[[ GIVEN DATA, beginning ]]
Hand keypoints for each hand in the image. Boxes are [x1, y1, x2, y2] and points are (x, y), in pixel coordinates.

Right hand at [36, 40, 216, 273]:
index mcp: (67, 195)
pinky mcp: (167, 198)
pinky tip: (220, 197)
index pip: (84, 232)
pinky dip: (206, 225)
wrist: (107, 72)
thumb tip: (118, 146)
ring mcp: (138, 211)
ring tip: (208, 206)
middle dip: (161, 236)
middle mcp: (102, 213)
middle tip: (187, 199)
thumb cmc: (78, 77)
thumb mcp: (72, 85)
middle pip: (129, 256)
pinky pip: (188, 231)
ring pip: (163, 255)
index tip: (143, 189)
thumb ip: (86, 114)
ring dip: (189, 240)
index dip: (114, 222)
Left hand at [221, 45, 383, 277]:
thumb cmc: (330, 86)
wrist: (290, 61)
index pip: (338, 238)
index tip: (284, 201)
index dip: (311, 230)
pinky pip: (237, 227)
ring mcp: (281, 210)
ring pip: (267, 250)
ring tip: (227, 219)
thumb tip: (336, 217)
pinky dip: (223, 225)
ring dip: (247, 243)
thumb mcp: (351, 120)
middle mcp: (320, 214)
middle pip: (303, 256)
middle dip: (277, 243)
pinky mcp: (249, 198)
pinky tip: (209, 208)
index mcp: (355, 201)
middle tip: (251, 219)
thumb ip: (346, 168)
[[ GIVEN DATA, end ]]
[[ GIVEN DATA, beginning ]]
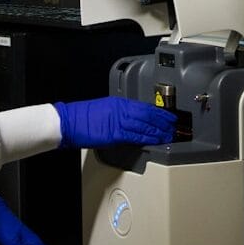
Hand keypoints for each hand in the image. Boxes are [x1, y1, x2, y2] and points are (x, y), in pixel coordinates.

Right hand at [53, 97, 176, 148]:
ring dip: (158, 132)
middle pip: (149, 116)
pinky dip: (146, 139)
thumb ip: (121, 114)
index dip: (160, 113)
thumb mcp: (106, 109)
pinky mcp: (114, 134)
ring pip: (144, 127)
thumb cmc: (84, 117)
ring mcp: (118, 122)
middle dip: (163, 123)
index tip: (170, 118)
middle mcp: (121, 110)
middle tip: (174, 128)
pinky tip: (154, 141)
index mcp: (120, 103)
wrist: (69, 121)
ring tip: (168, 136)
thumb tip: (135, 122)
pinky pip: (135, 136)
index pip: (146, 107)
[[ GIVEN DATA, end ]]
From the records above, copy each line that contains the word "middle".

ANSWER.
middle dip: (161, 236)
middle mcp: (102, 213)
middle tip: (187, 199)
middle pip: (129, 256)
middle mcp: (320, 214)
middle pip: (303, 256)
middle dip: (277, 243)
middle tip: (251, 219)
middle pip: (149, 116)
middle dip: (163, 123)
middle mcp: (121, 110)
middle tip: (174, 128)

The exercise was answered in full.